--- Dataset records ---

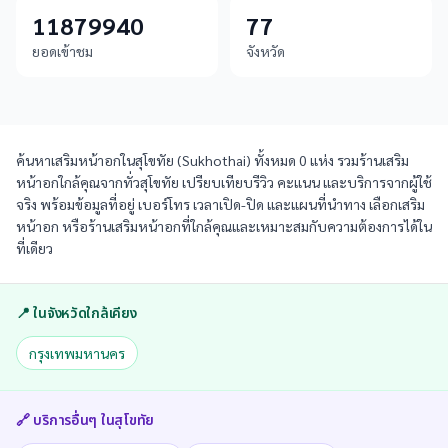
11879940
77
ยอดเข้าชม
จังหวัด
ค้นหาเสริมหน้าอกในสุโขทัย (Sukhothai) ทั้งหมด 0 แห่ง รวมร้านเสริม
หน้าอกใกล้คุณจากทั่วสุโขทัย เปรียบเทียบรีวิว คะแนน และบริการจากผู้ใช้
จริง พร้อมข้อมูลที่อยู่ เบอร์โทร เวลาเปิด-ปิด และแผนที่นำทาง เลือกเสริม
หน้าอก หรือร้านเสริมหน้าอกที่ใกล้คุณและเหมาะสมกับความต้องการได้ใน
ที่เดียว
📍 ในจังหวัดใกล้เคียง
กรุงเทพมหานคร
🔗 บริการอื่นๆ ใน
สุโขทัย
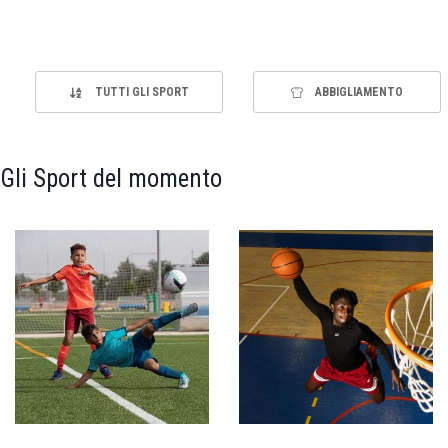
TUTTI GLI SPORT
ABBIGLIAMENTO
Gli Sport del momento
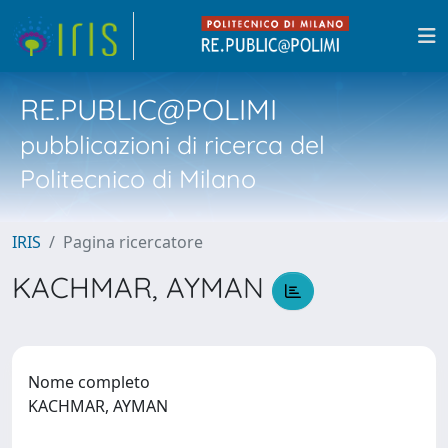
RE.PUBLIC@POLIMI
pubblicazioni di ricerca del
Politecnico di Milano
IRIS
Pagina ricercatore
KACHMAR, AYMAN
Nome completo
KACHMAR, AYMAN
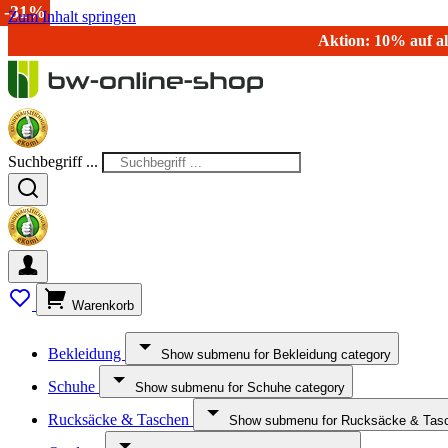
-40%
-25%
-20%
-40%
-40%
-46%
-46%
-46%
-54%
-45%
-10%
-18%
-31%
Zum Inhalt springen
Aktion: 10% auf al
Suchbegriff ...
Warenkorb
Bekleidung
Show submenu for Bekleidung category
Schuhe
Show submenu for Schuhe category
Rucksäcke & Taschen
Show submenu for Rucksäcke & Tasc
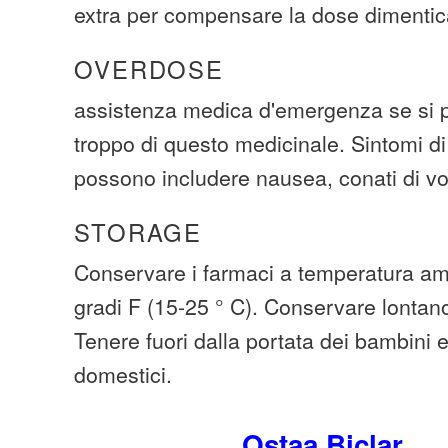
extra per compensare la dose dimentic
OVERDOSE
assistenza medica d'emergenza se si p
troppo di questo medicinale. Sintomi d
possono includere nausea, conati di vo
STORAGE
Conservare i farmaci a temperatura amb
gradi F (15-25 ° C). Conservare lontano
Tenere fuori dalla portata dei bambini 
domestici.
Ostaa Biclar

--- What the exercise asks ---
Copy all the material word for word, minus its pictures.

--- Answer area ---
11879940
77
ยอดเข้าชม
จังหวัด
ค้นหาเสริมหน้าอกในสุโขทัย (Sukhothai) ทั้งหมด 0 แห่ง รวมร้านเสริม
หน้าอกใกล้คุณจากทั่วสุโขทัย เปรียบเทียบรีวิว คะแนน และบริการจากผู้ใช้
จริง พร้อมข้อมูลที่อยู่ เบอร์โทร เวลาเปิด-ปิด และแผนที่นำทาง เลือกเสริม
หน้าอก หรือร้านเสริมหน้าอกที่ใกล้คุณและเหมาะสมกับความต้องการได้ใน
ที่เดียว
📍 ในจังหวัดใกล้เคียง
กรุงเทพมหานคร
🔗 บริการอื่นๆ ใน
สุโขทัย
TUTTI GLI SPORT
ABBIGLIAMENTO
Gli Sport del momento
RE.PUBLIC@POLIMI
pubblicazioni di ricerca del
Politecnico di Milano
IRIS
Pagina ricercatore
KACHMAR, AYMAN
Nome completo
KACHMAR, AYMAN
-40%
-25%
-20%
-40%
-40%
-46%
-46%
-46%
-54%
-45%
-10%
-18%
-31%
Zum Inhalt springen
Aktion: 10% auf al
Suchbegriff ...
Warenkorb
Bekleidung
Show submenu for Bekleidung category
Schuhe
Show submenu for Schuhe category
Rucksäcke & Taschen
Show submenu for Rucksäcke & Tasc
extra per compensare la dose dimentic
OVERDOSE
assistenza medica d'emergenza se si p
troppo di questo medicinale. Sintomi d
possono includere nausea, conati di vo
STORAGE
Conservare i farmaci a temperatura amb
gradi F (15-25 ° C). Conservare lontano
Tenere fuori dalla portata dei bambini 
domestici.
Ostaa Biclar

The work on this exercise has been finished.